_Work to complete_
In every line of the records, look for "faut", then report how many lines have it and nothing else.

_Given data_
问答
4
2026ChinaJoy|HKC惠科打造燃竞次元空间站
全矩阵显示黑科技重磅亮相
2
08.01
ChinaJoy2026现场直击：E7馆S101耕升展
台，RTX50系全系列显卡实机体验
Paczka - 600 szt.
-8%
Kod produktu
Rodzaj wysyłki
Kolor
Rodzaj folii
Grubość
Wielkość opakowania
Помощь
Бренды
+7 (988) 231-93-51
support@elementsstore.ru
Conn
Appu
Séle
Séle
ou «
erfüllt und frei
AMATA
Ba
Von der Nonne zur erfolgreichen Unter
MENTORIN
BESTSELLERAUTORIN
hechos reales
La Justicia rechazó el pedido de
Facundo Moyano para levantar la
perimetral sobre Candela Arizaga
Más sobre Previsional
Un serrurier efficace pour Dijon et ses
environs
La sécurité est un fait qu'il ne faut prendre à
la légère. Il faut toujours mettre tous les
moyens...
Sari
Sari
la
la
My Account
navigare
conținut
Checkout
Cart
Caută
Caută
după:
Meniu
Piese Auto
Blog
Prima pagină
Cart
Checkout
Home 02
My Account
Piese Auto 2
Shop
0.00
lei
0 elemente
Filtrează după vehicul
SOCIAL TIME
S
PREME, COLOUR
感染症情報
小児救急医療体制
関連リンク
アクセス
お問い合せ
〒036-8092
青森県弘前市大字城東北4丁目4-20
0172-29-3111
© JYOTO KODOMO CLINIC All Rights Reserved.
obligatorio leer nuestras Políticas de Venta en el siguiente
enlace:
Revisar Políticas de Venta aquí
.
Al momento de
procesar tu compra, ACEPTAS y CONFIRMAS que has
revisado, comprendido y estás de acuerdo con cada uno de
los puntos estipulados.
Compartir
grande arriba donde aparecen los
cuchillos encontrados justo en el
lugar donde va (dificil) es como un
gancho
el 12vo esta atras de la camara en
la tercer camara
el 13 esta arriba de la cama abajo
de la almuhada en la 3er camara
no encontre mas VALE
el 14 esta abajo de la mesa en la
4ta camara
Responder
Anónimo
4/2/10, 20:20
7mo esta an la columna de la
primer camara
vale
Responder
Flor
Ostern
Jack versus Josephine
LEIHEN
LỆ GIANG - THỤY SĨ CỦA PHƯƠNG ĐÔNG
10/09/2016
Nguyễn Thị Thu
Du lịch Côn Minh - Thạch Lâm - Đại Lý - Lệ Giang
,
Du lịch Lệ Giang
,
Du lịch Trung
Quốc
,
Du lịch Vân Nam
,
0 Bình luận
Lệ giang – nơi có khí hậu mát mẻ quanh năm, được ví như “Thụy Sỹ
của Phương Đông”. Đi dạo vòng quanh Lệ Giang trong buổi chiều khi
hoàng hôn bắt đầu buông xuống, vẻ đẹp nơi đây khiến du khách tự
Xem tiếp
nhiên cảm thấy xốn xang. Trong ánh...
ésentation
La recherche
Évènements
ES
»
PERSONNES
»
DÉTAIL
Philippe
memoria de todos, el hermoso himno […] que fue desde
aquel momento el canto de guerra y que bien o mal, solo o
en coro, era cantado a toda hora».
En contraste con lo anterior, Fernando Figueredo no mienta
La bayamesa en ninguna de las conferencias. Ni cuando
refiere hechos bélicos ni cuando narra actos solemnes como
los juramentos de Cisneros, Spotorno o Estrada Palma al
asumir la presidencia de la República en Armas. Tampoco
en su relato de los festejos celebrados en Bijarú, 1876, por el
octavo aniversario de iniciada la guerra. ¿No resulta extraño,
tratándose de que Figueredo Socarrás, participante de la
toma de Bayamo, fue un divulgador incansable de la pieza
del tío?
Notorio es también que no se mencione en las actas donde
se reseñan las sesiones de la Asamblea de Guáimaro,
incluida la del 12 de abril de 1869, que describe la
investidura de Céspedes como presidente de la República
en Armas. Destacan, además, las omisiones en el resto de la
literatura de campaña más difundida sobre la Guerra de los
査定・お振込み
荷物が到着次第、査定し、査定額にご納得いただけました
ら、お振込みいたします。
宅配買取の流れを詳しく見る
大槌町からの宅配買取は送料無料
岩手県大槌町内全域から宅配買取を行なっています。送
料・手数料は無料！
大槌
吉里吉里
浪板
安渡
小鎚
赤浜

_Problem solution_
2